> **RECORDS FOR THIS EXERCISE**:
==================================================

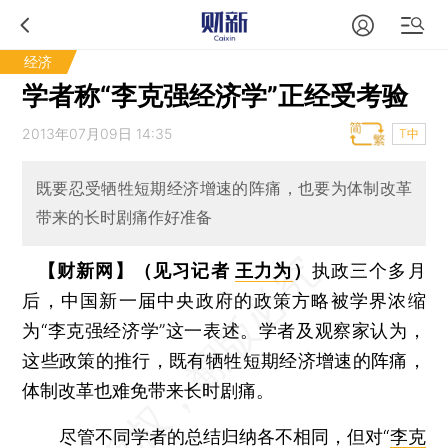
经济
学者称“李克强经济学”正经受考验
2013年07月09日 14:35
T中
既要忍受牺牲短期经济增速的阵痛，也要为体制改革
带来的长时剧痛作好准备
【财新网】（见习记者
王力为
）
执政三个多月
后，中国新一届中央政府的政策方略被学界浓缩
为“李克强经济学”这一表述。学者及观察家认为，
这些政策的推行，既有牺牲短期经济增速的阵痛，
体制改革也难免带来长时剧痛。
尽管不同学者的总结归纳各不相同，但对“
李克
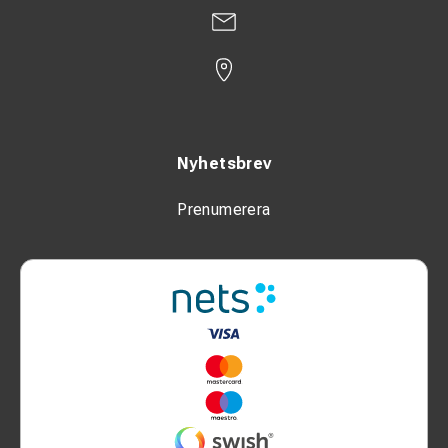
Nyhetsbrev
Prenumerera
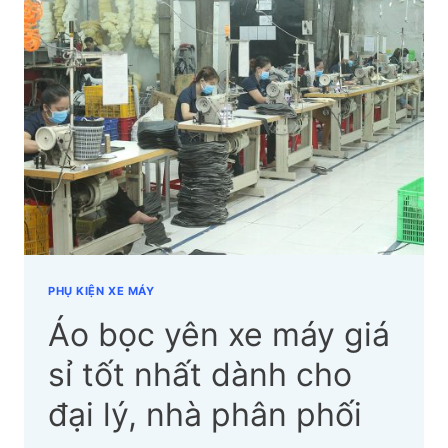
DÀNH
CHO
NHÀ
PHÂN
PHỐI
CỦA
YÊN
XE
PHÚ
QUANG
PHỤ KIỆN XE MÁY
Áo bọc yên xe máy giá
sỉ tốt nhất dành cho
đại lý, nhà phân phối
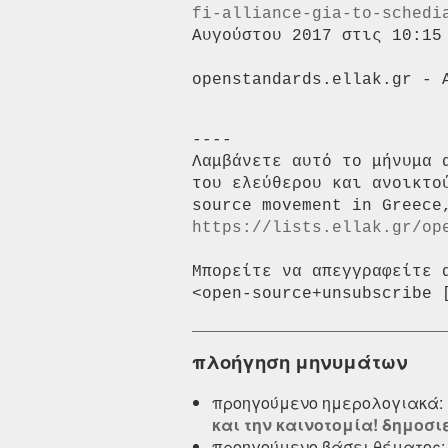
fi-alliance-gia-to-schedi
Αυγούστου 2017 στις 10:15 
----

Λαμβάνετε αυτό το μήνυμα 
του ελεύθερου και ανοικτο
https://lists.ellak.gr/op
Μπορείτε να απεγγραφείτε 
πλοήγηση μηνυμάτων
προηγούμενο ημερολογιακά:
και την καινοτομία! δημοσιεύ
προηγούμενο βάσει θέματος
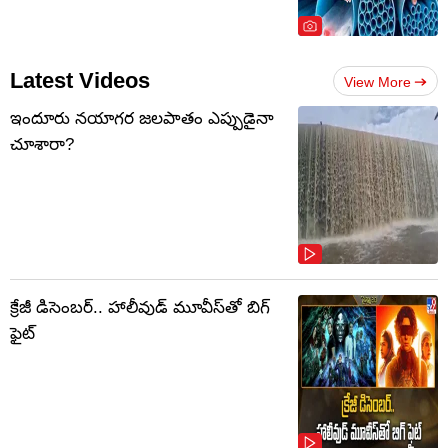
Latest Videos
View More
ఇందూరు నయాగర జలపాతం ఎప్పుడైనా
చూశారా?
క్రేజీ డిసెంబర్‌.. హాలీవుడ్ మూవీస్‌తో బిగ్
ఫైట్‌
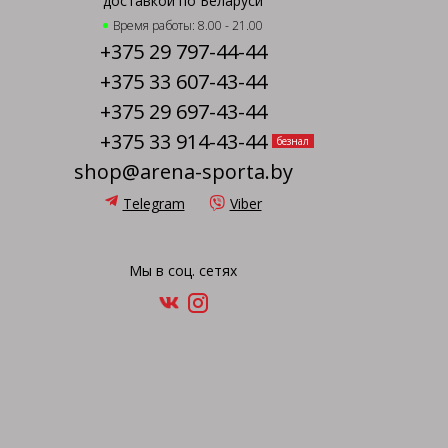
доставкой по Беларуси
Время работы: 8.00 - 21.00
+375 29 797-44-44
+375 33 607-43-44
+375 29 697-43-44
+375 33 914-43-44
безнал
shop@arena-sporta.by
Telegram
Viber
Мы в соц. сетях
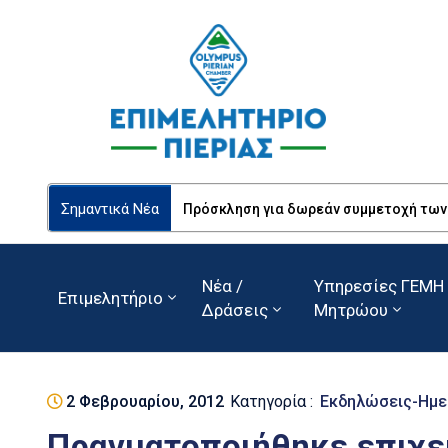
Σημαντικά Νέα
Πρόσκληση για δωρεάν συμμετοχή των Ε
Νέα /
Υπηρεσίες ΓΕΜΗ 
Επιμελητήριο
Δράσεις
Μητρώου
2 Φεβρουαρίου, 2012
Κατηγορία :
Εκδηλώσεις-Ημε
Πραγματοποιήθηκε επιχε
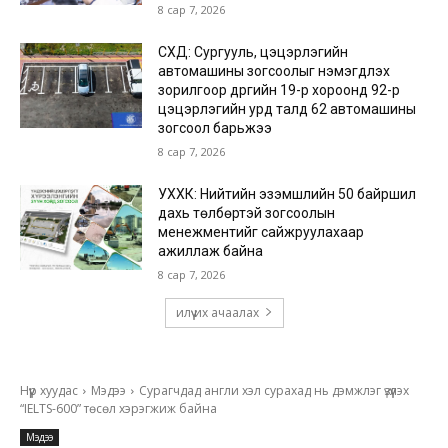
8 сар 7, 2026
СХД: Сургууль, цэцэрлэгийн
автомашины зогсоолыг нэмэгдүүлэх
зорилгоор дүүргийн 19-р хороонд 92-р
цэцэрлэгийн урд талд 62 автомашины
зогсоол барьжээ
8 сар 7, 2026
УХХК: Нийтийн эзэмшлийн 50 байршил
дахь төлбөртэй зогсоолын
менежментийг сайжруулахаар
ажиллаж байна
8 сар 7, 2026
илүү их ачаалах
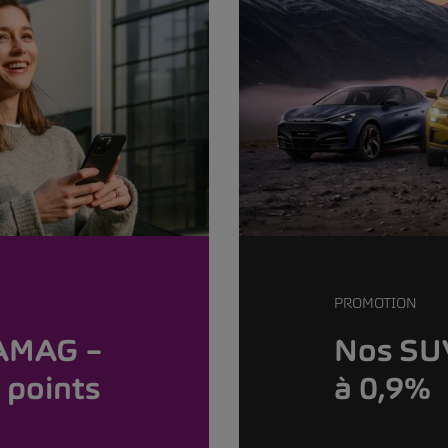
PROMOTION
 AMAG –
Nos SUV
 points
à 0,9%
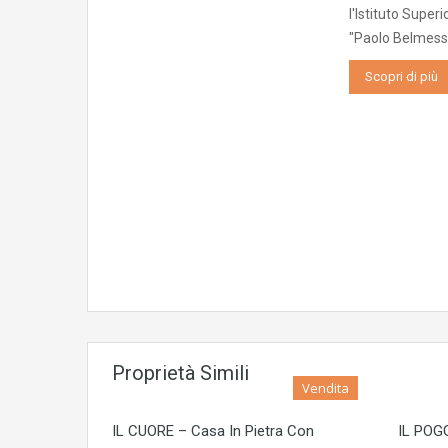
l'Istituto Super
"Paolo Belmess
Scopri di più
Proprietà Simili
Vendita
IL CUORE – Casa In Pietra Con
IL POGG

==================================================

> **AIM OF THE EXERCISE**:
Your reply must hold only the lines from the line containing "Áo bọc yên xe máy giá" through the end of the records above, written out exactly, both ends included, with no pictures, please.

> **ANSWER BOX**:
Áo bọc yên xe máy giá
sỉ tốt nhất dành cho
đại lý, nhà phân phối
fi-alliance-gia-to-schedi
Αυγούστου 2017 στις 10:15 
----

Λαμβάνετε αυτό το μήνυμα 
του ελεύθερου και ανοικτο
https://lists.ellak.gr/op
Μπορείτε να απεγγραφείτε 
πλοήγηση μηνυμάτων
προηγούμενο ημερολογιακά:
και την καινοτομία! δημοσιεύ
προηγούμενο βάσει θέματος
Latest Videos
View More
ఇందూరు నయాగర జలపాతం ఎప్పుడైనా
చూశారా?
క్రేజీ డిసెంబర్‌.. హాలీవుడ్ మూవీస్‌తో బిగ్
ఫైట్‌
доставкой по Беларуси
Время работы: 8.00 - 21.00
+375 29 797-44-44
+375 33 607-43-44
+375 29 697-43-44
+375 33 914-43-44
безнал
shop@arena-sporta.by
Telegram
Viber
Мы в соц. сетях
Σημαντικά Νέα
Πρόσκληση για δωρεάν συμμετοχή των Ε
Νέα /
Υπηρεσίες ΓΕΜΗ 
Επιμελητήριο
Δράσεις
Μητρώου
2 Φεβρουαρίου, 2012
Κατηγορία :
Εκδηλώσεις-Ημε
Πραγματοποιήθηκε επιχε
8 сар 7, 2026
СХД: Сургууль, цэцэрлэгийн
автомашины зогсоолыг нэмэгдүүлэх
зорилгоор дүүргийн 19-р хороонд 92-р
цэцэрлэгийн урд талд 62 автомашины
зогсоол барьжээ
8 сар 7, 2026
УХХК: Нийтийн эзэмшлийн 50 байршил
дахь төлбөртэй зогсоолын
менежментийг сайжруулахаар
ажиллаж байна
8 сар 7, 2026
илүү их ачаалах
PROMOTION
 AMAG –
Nos SUV
 points
à 0,9%
l'Istituto Super
"Paolo Belmess
Scopri di più
Proprietà Simili
Vendita
IL CUORE – Casa In Pietra Con
IL POGG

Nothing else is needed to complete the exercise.